The problem is, how to compute indices `(i,j)` in not too many cycles? (i.e. how to define `ind` efficiently in the mock-up code above ?

I might have missed something trivial, but first “back-of-the-enveloppe” calculations give me something like the following, which involves lots of expensive floating-point computations (and I’m not even sure this is correct )

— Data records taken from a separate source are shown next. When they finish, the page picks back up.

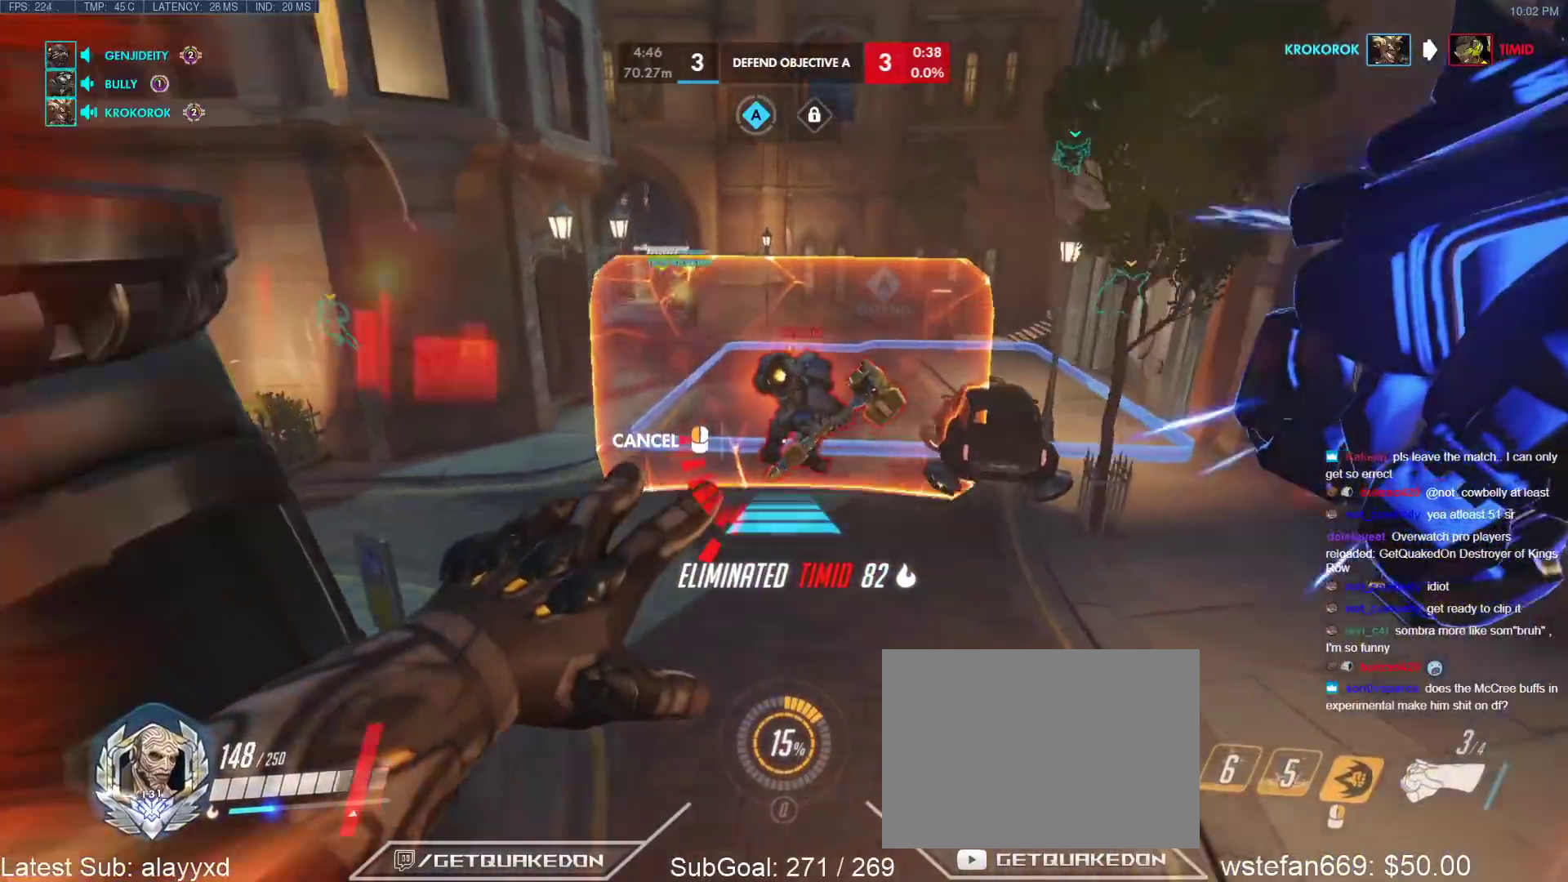
{"keys": ["w"], "events": []}
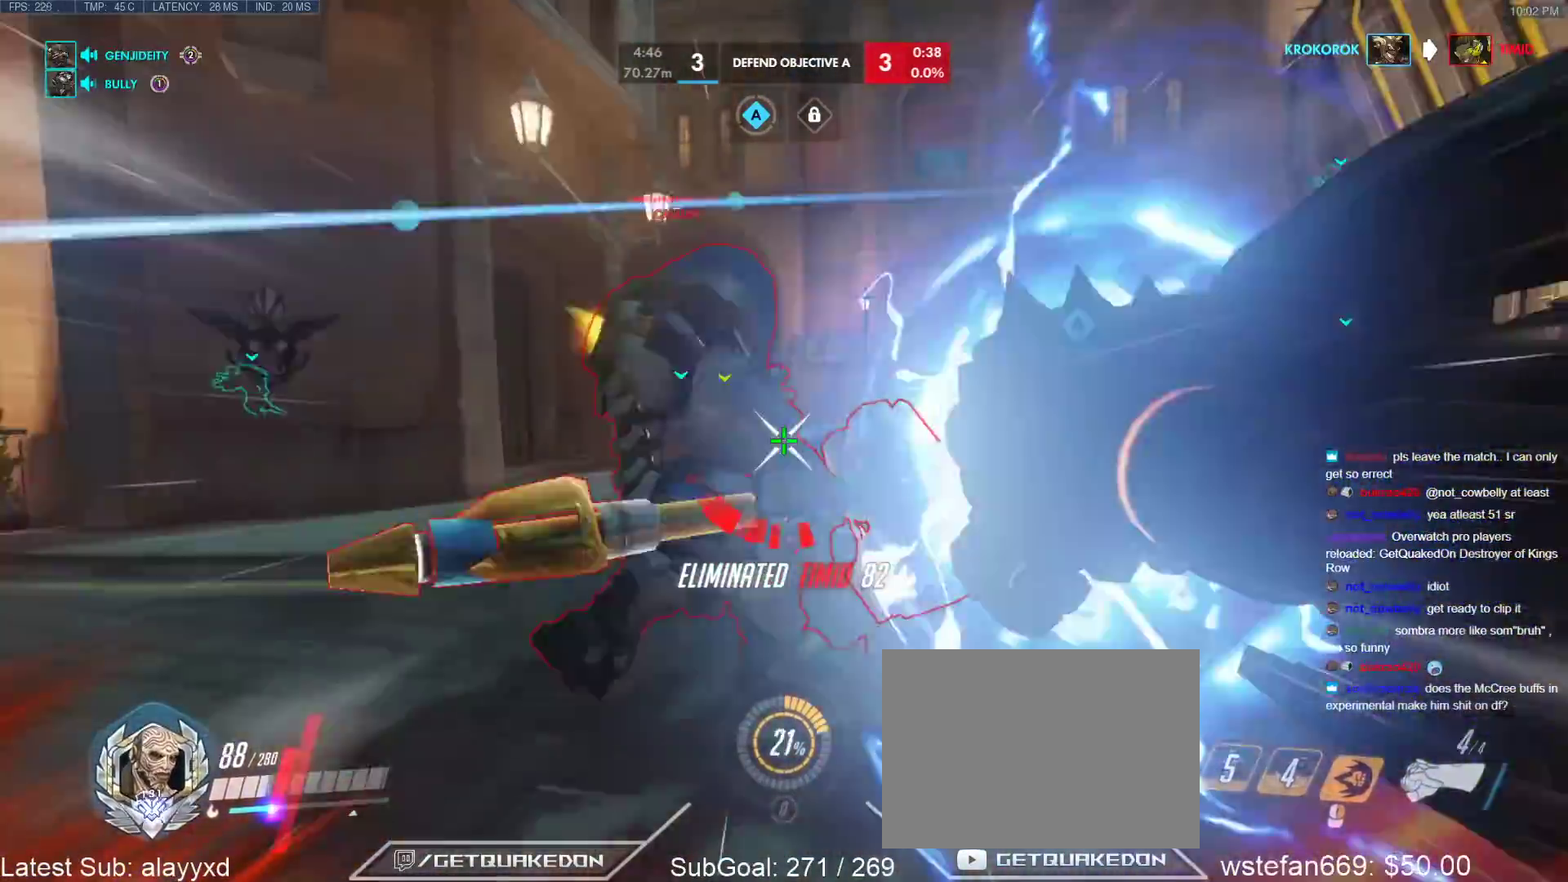
{"keys": ["w"], "events": []}
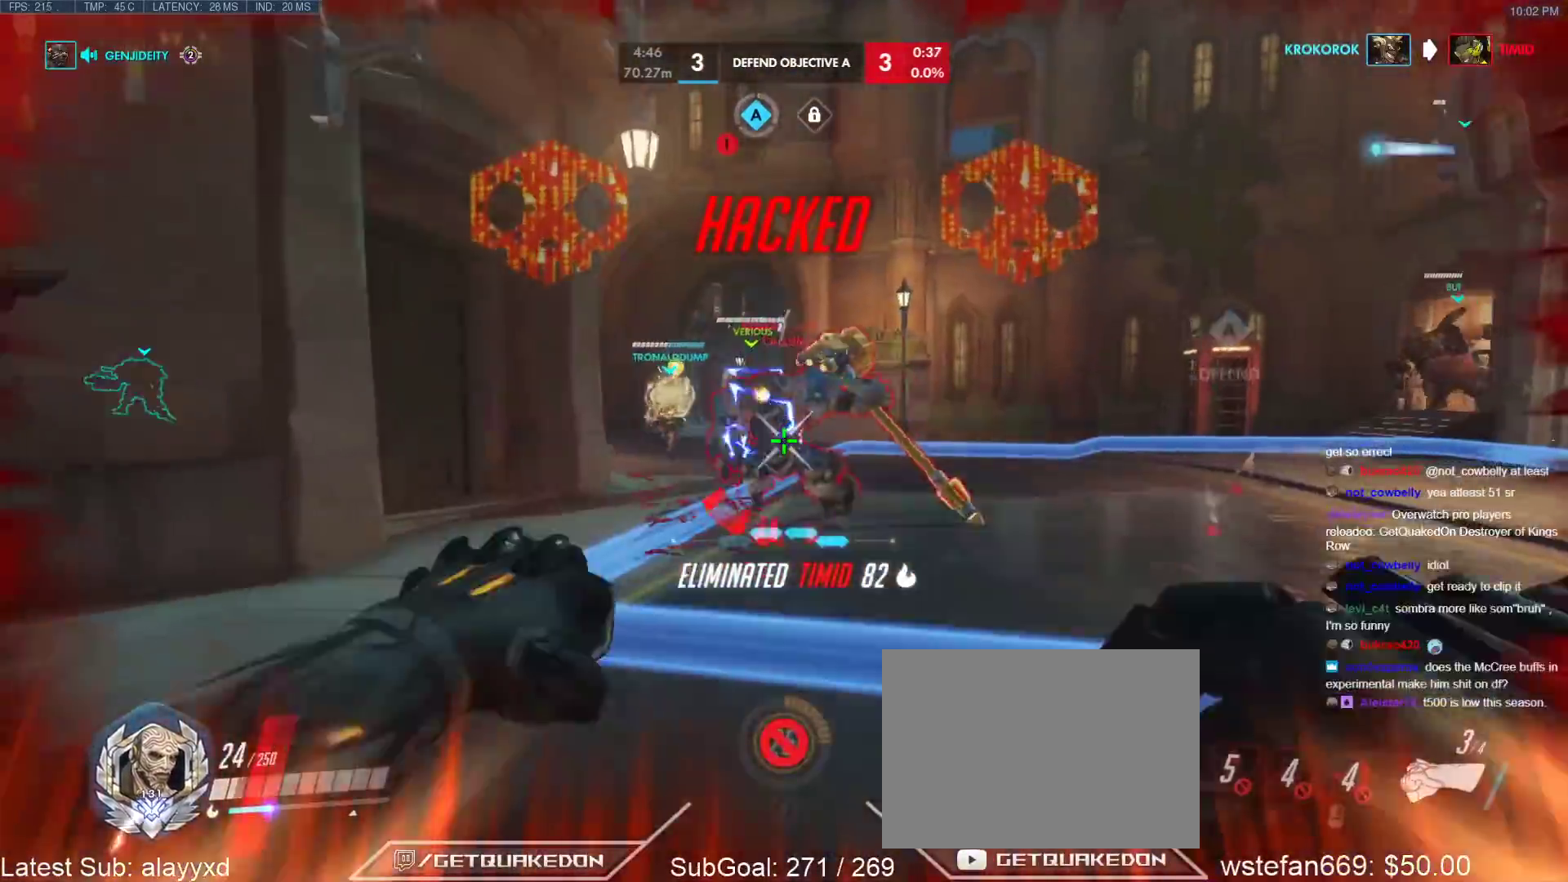
{"keys": ["w"], "events": [[67, "space", "down"], [167, "space", "up"]]}
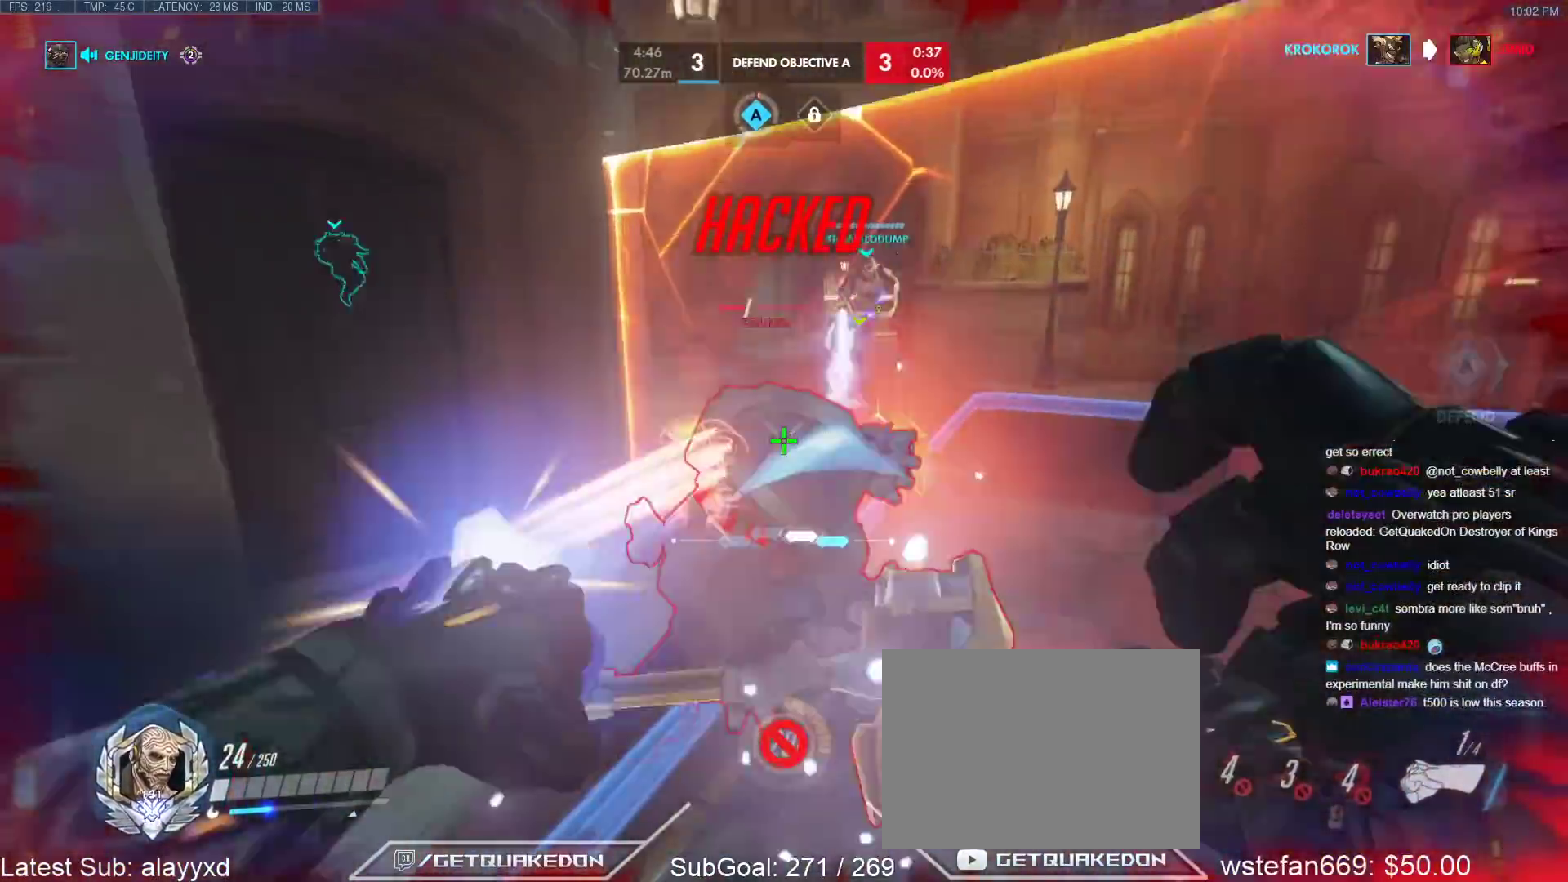
{"keys": ["d", "w"], "events": [[317, "d", "down"]]}
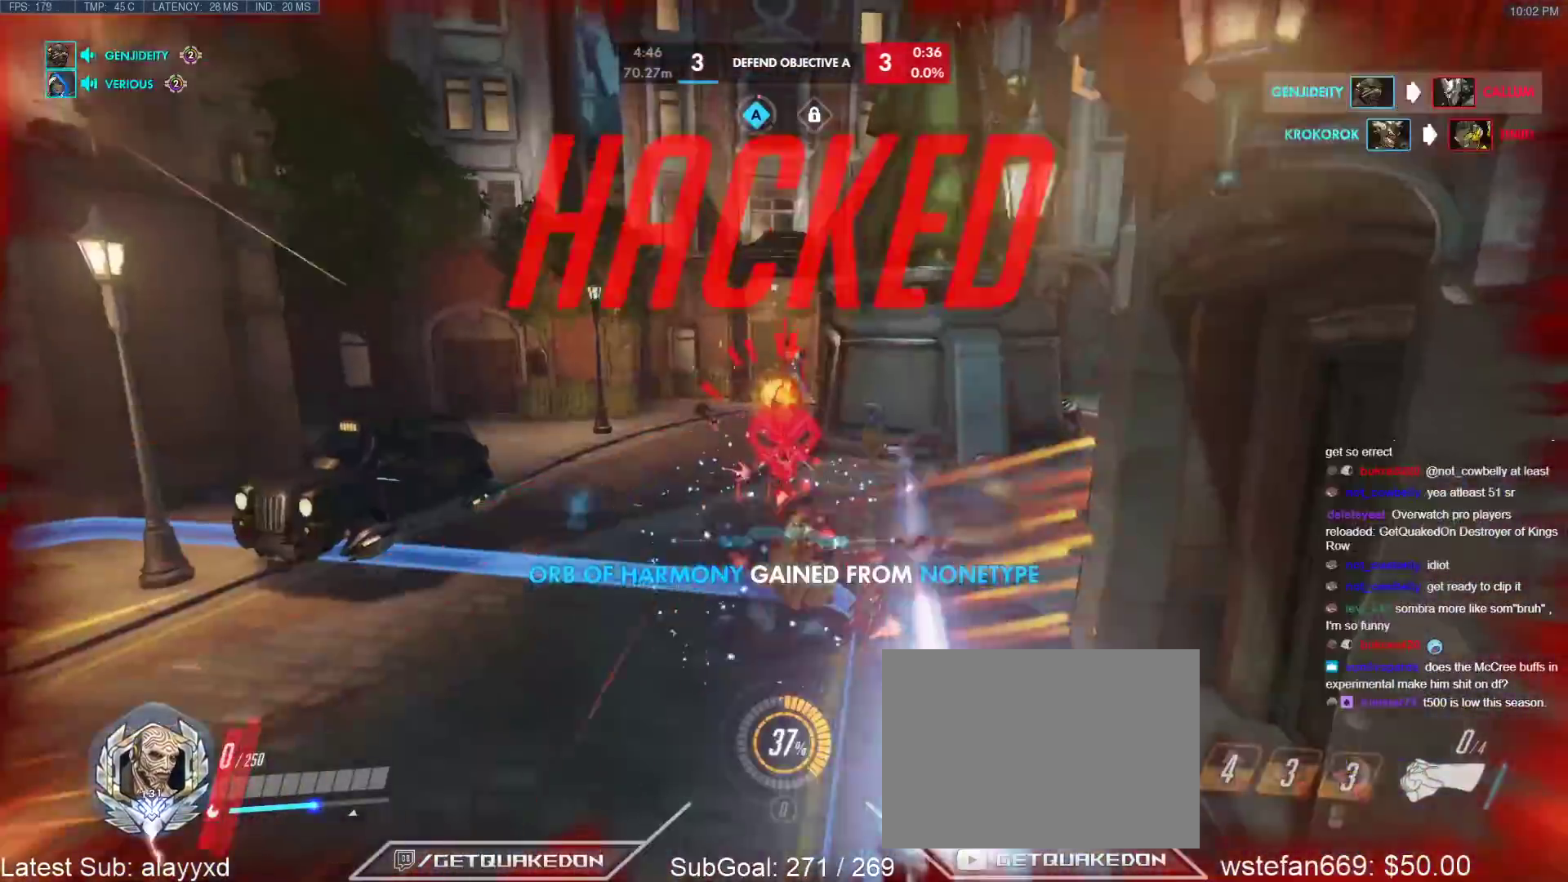
{"keys": ["r", "w"], "events": [[100, "space", "down"], [250, "space", "up"], [333, "d", "up"], [483, "r", "down"]]}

``````# I: linear index (as in new_vec)
# N: length of x
function ind(I, N)
b = -(2N+3)
c = 2(I+N)
delta = b^2-4*c
i = -0.5*(b + sqrt(delta)) |> floor |> Int
j = I - N*(i-1) + div((i-1)*i, 2)
(i,j)
end
``````

Assuming this to be correct in all cases (it seems to be in the example below), I get:

``````julia> x = rand(Float32, 1000);
julia> y1 = create_new_vec(x);
julia> y2 = MyVec(x);

julia> all(y1[i] == y2[i] for i in 1:length(y1))
true

julia> @btime sum(y1[i] for i in 1:length(y1))
35.545 ms (2001496 allocations: 30.54 MiB)
124158.62f0

julia> @btime sum(y2[i] for i in 1:length(y1))
43.021 ms (2001496 allocations: 30.54 MiB)
124158.62f0
``````

which is an overhead of 20-25%, similar to what you got above between `copy` and `create_new_vec`.

1 Like

These allocations should be a warning sign! There shouldn’t be any. Remember to interpolate your variables when benchmarking. Here’s how to rewrite your test in a more efficient, allocation-free way (including the original code, for a self-containment):

``````create_new_vec(x) = begin
n = length(x)
new_vec = typeof(x)(undef, Int((n*n-n)/2) + n)
upto = 0
@inbounds for i=1:n
for j=i:n
upto += 1
new_vec[upto] = x[i]*x[j]
end
end
new_vec
end

struct MyVec{T} x::Vector{T} end

@inline function Base.getindex(v::MyVec, I)
(i,j) = ind(I, length(v.x))
v.x[i]*v.x[j]
end

@inline function ind(I, N)
b = -(2N+3)
c = 2(I+N)
delta = b^2-4*c
i = -0.5*(b + sqrt(delta)) |> floor |> Int
j = I - N*(i-1) + div((i-1)*i, 2)
(i,j)
end
``````

Testing it:

``````julia> using BenchmarkTools

julia> x = rand(Float32, 1000); y1 = create_new_vec(x); y2 = MyVec(x);

julia> test(v) = @btime (s = 0f0; @inbounds for i=1:length(\$y1) s += \$v[i] end; s);

julia> all(y1[i] == y2[i] for i in 1:length(y1))
true

julia> test(y1)
557.438 μs (0 allocations: 0 bytes)
127086.86f0

julia> test(y2)
2.883 ms (0 allocations: 0 bytes)
127086.86f0
``````

So it’s a lot faster overall, but the difference from the lookup table is now huge – around 5 times slower in this test. One way to speed it up is to build an enormous hard-coded binary tree basically to avoid the costly square root. Bare with me, this is a major hack ``````function bin(a, b, n)
idx(k) = 1+(k-1)*(2n+2-k)÷2
if a == b
"(\$a,k-\$(idx(a)-a))"
else
m = 1 + (a + b) ÷ 2
"k<\$(idx(m)) ? \$(bin(a, m-1, n)) : \$(bin(m, b, n))"
end
end

eval(Meta.parse("ind_bin(k) = \$(bin(1, 1000, 1000))"))
``````

This creates a method which looks like this:

``````ind_bin(k) = k<375251 ? k<218876 ? k<117251 ? k<61048 ? k<31505 ?
k<15881 ? k<7973 ? k<3995 ? k<2000 ? k<1001 ? (1,k-0) : (2,k-999) :
k<2998 ? (3,k-1997) : 4,k-2994) : k<5986 ? k<4991 ... (27500 chars omitted)
``````

``````struct MyVecBin{T} x::Vector{T} end

@inline function Base.getindex(v::MyVecBin, I)
(i,j) = ind_bin(I)
v.x[i]*v.x[j]
end
``````

Testing it:

``````julia> y3 = MyVecBin(x);

julia> all(y1[i] == y3[i] for i in 1:length(y1))
true

julia> test(y3)
2.178 ms (0 allocations: 0 bytes)
127086.86f0
``````

So, faster than square root, but still a lot slower than the lookup table. I’m sure you can do better. (Notably, if you’re actually iterating over all values, as opposed to random access, the indexes can be computed easily.)

1 Like

Oops, my bad! Thanks for the correction.

That’s what I had in mind, too, although I would probably have implemented it with a binary search in a vector of indices. But I like your “hacky” approach I’m disappointed, I would have thought the gains to be more substantial. All in all, although we do have access to plenty “free” computations here, I’m not sure how to use them in a smart enough way to be able to provide random access to this vector in reasonable times (i.e. remaining (at least nearly) memory-bound).

Always learn so much from your insightful code and explanation!